# **EPAM Lead Data Engineer Interview Experience :**

**1.Online Test 1 hr 30mins around **

    1.Multiple choice questions 10
    2. one SQL question ( Find the total number of unique students and total number of students scored full marks by age )
    3. One Python Question ( find the given list contains odd pairs or not with length of n .. n is always even number )

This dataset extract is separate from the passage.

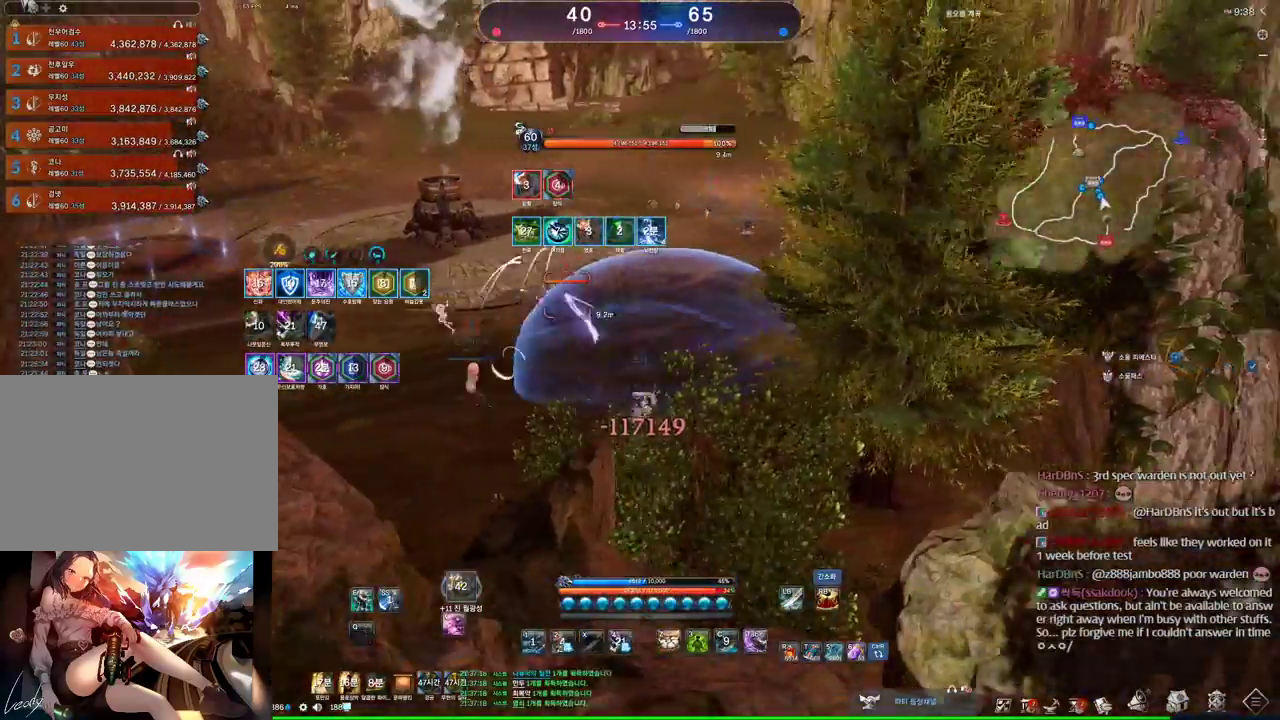
{"keys": ["tab", "w"], "mouse": [], "events": [[333, "tab", "down"], [400, "w", "down"], [466, "d", "up"]]}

**2. Technical Round 1 hr 30mins **

    1.About the technical skills 
    2.How to submit a Spark job and the configurations used 
    3.Spark optimization 
    4.catalyst optimizer
    5.Handling small files in Spark
    6.EMR VS Glue
    7.Athena 
    8.Partition Pruning 
    9.Predicate pushdown
    10.Write sql program to find the  data --> Each person with total sales amount and include highest sales city name 
    11.Write the same code in Pyspark
    12.Python code to find the longest consequetive sequence in the given list


**3. Technical Round 1 hr 30mins **

    1.About the recent project skill set 
    2.Difference between RDBMS , Datawarehouse , NoSQL
    3.EMR questions
    4.Difference between lambda and functions in Python
    5.Python memory management
    6.Iterators, generators and Decorators 
    7.different concepts in python basics like list comprehension 
    8.Redshift performance and how to optimize long running queries 
    9.Repartition vs Coalesce in Pyspark
    10. application / job/stage/task 
    11. How to identify the long running tasks and how we will approach 
    12. data Skewness 
    13. What are the aways we can store data 
    14. Parquet vs avro and when to use waht 
    15.Star schema vs snowflake Schema 
    16. Snowflake data warehouse advantages 
    17. SQL concepts 
    18. lambda configurations in aws 
    19. S3 storage related questions 
    20. lambda vs EMR vs GLue 
    21. GLue etl related questions 
    22. 2 SQL questions like multiple employes sales in each month and how to do with and with out window functions 
    23. Write the same code in Pyspark but get the data from csv or text from S3 location
    24. Python question from text file we need to read the data and sort it based on the name and if name is same we need to sort is based on the age.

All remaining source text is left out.